Steph Cooke – the shadow Water minister and Nationals Member for Cootamundra – has written in the Daily Telegraph today.
Premier Chris Minns recently showed signs that he finally gets it – that he understands the future prosperity of NSW rests with the success of the regions.
This concession followed the glaringly obvious observation that as our key export partners continue to transition away from fossil fuels, demand for the state’s black coal – our No. 1 export – is going to start tapering off. According to the Premier, NSW’s black coal exports were worth a whopping $44bn last year.
Take black coal away and we’ll soon be left with a whopping black hole in the state’s finances.
Minns says he has a plan to plug this hole. He wants NSW to pivot more towards our agricultural exports. The bumper sticker writes itself: regions to the rescue?
But I honestly don’t know how he intends to do this when we have Labor governments here and federally who seem determined to slam the brakes on productivity in rural and regional NSW.
Case in point: the revised Murray-Darling Basin plan that will smash the nation’s food bowl for purely political purposes and wipe out billions in lost production in the process.
In a cosy deal with the Greens, federal Labor last week secured legislation that effectively rewrites the rules when it comes to delivering environmental water targets.
The Premier and his city-based Water Minister say they’re against resorting to water buybacks. But they have failed every test to prove that they actually mean what they say.

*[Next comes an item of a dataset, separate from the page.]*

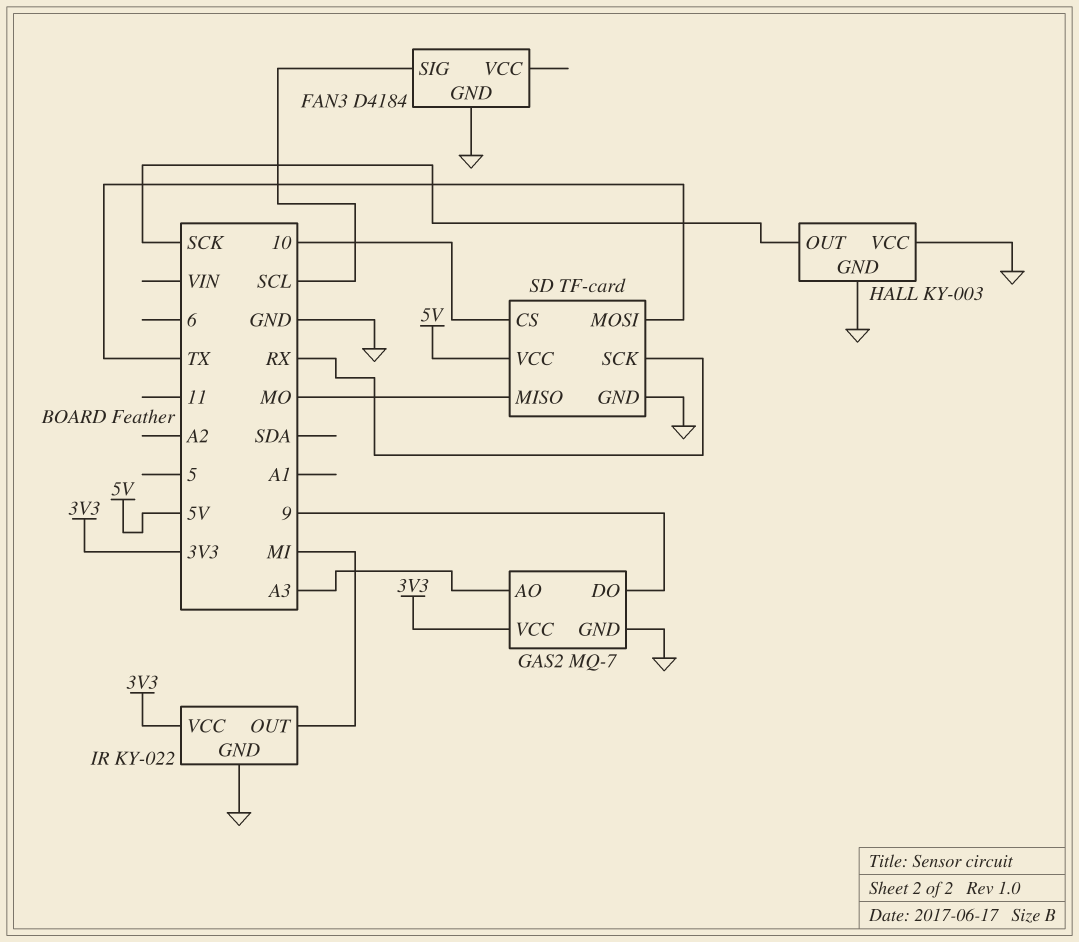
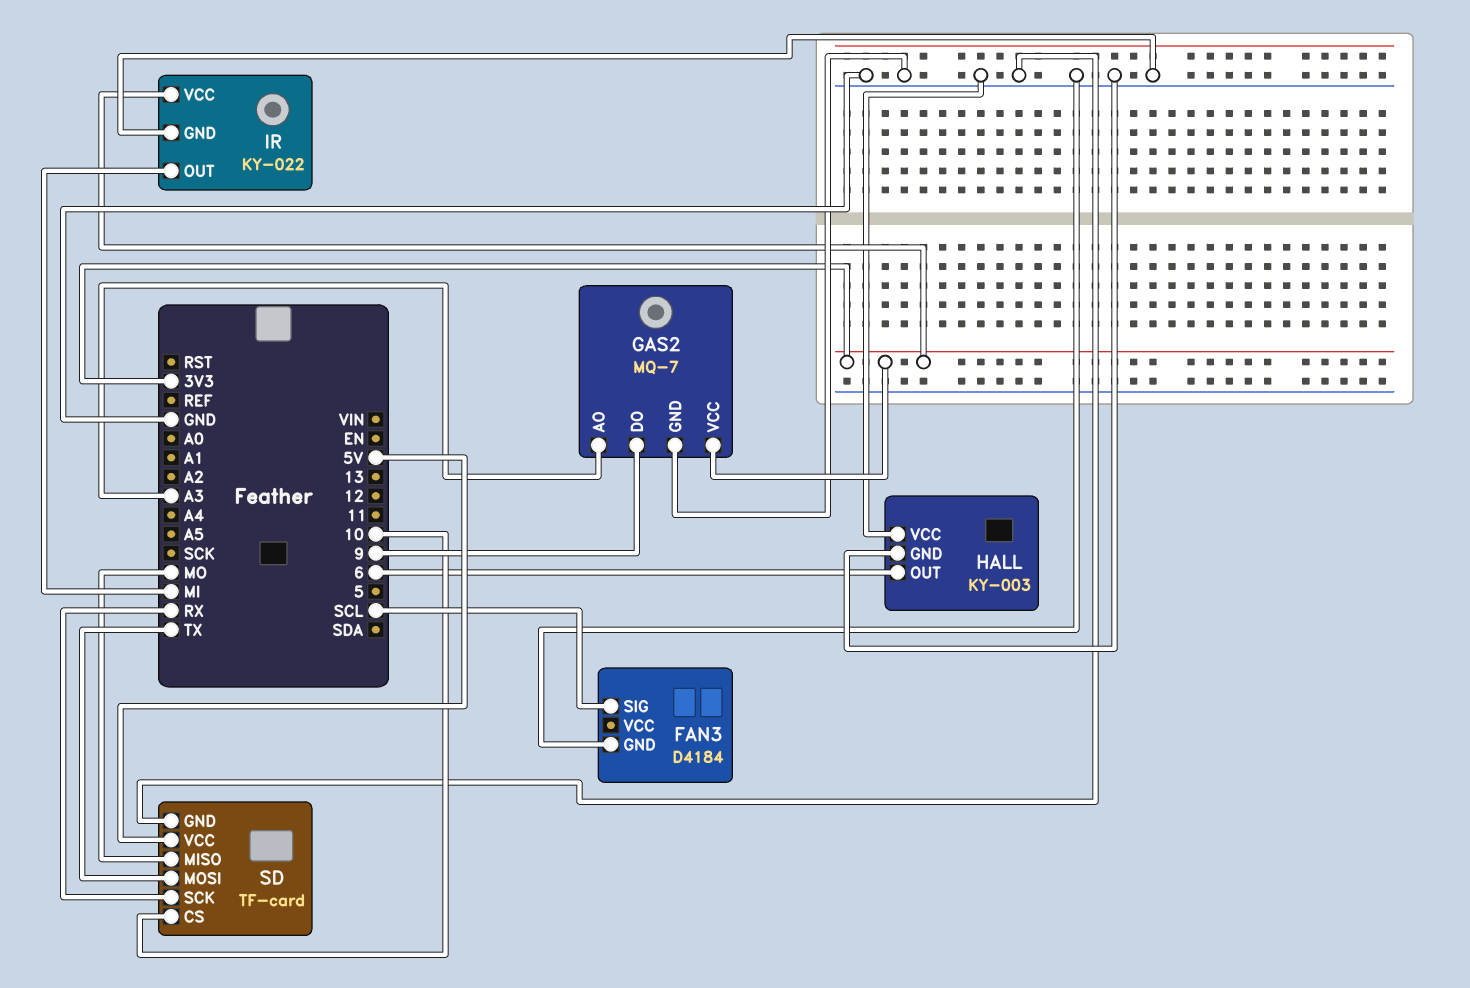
HALL pin OUT: SCK -> 6

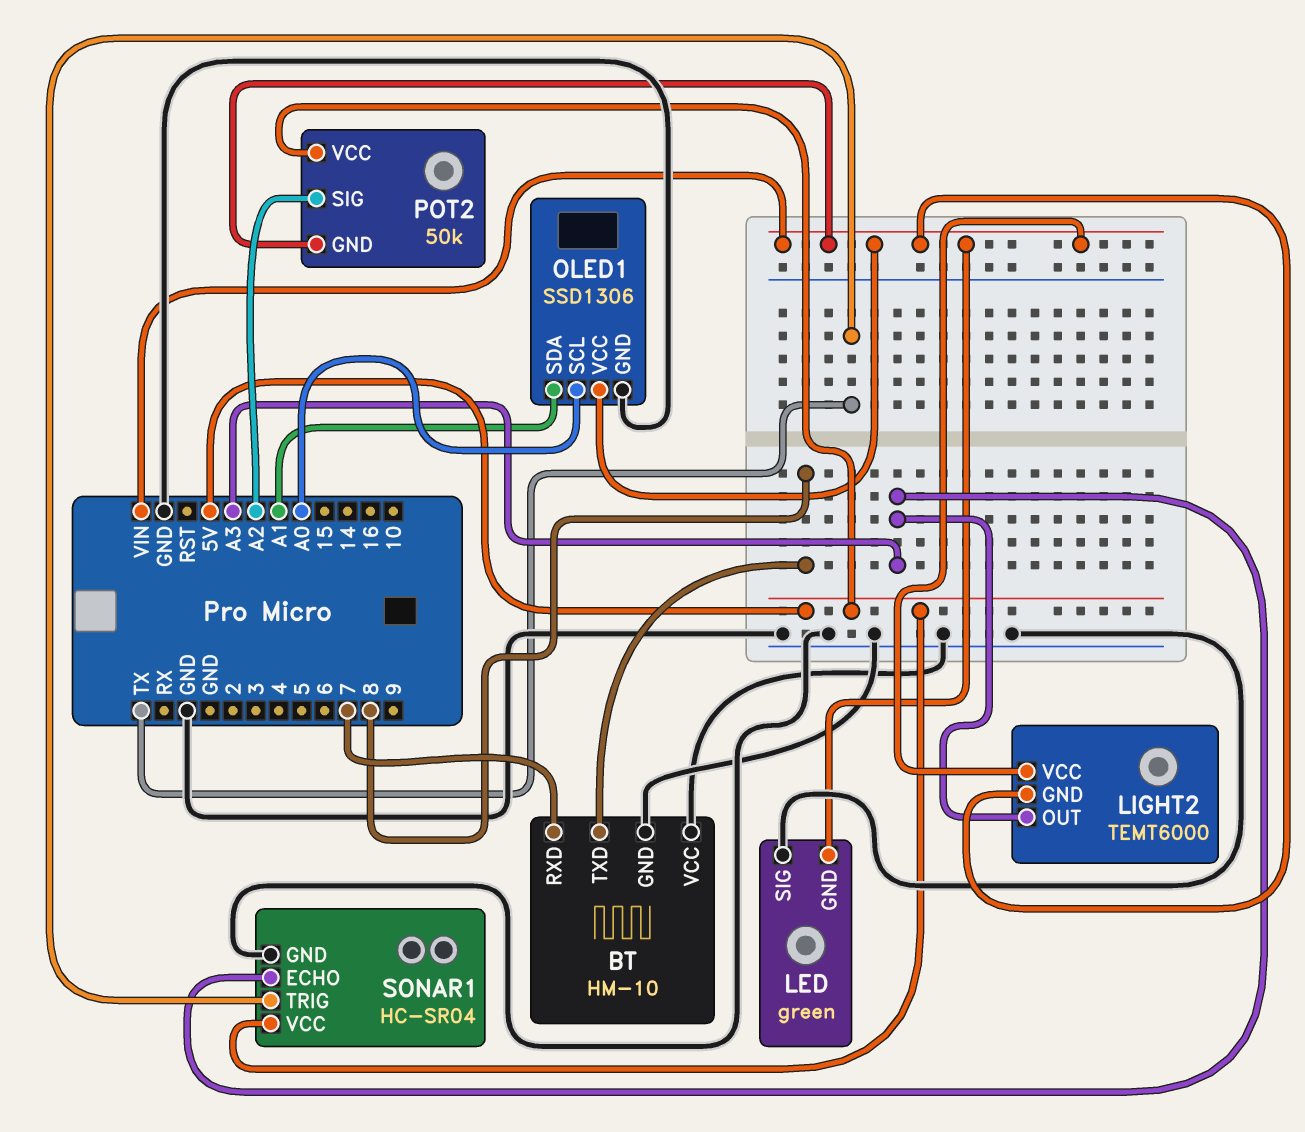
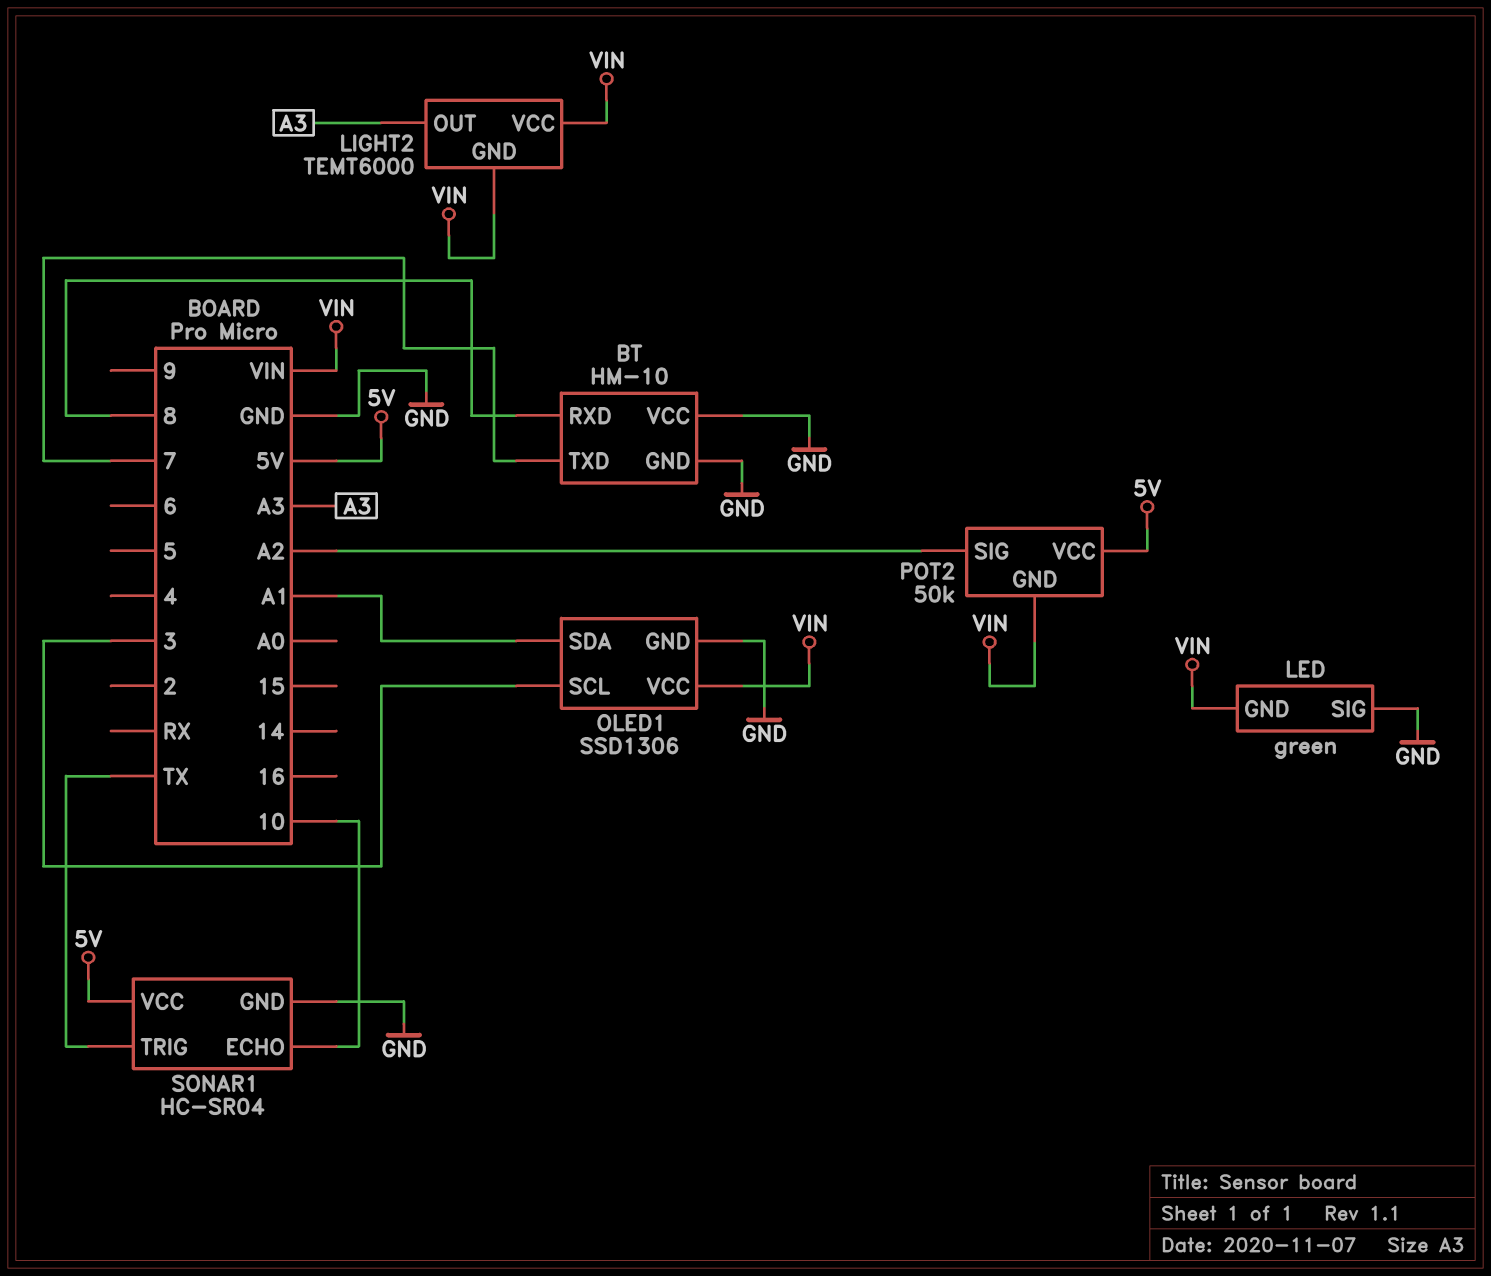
BT pin RXD: 7 -> 8
BT pin TXD: 8 -> 7
OLED1 pin SCL: A0 -> 3
SONAR1 pin ECHO: A3 -> 10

They’ve been secretive about the Basin deal’s fine print, so much so that during the final NSW parliamentary sitting week, we in the opposition moved a motion in the Upper House calling on the NSW Labor government to release all documents relating to the revised plan that they’ve signed up to with the feds.
Not only did Labor side with the Greens to stymie our efforts, the minister claimed that the documents we seek don’t actually exist; that the government doesn’t even have an agreement scribbled on the back of an envelope to show the deal that’s supposed to be worth $700 million to NSW! If you go to the supermarket to buy bread, you at least get a receipt.
And if that wasn’t bad enough, the NSW Labor government used every trick in the book last week to avoid voting on a Bill that would have put safeguards in place to ensure that, should the government resort to buybacks, they don’t cause the level of social and economic harm that we know comes from this sort of intervention.
The obfuscation and secrecy would be farcical if it wasn’t so deeply concerning.
The lives and livelihoods of so many now depend on the Premier and the Water Minister and how they handle this critical situation.
I urge them to stand up the Commonwealth and stick up for the people of NSW. Our prosperity depends on it.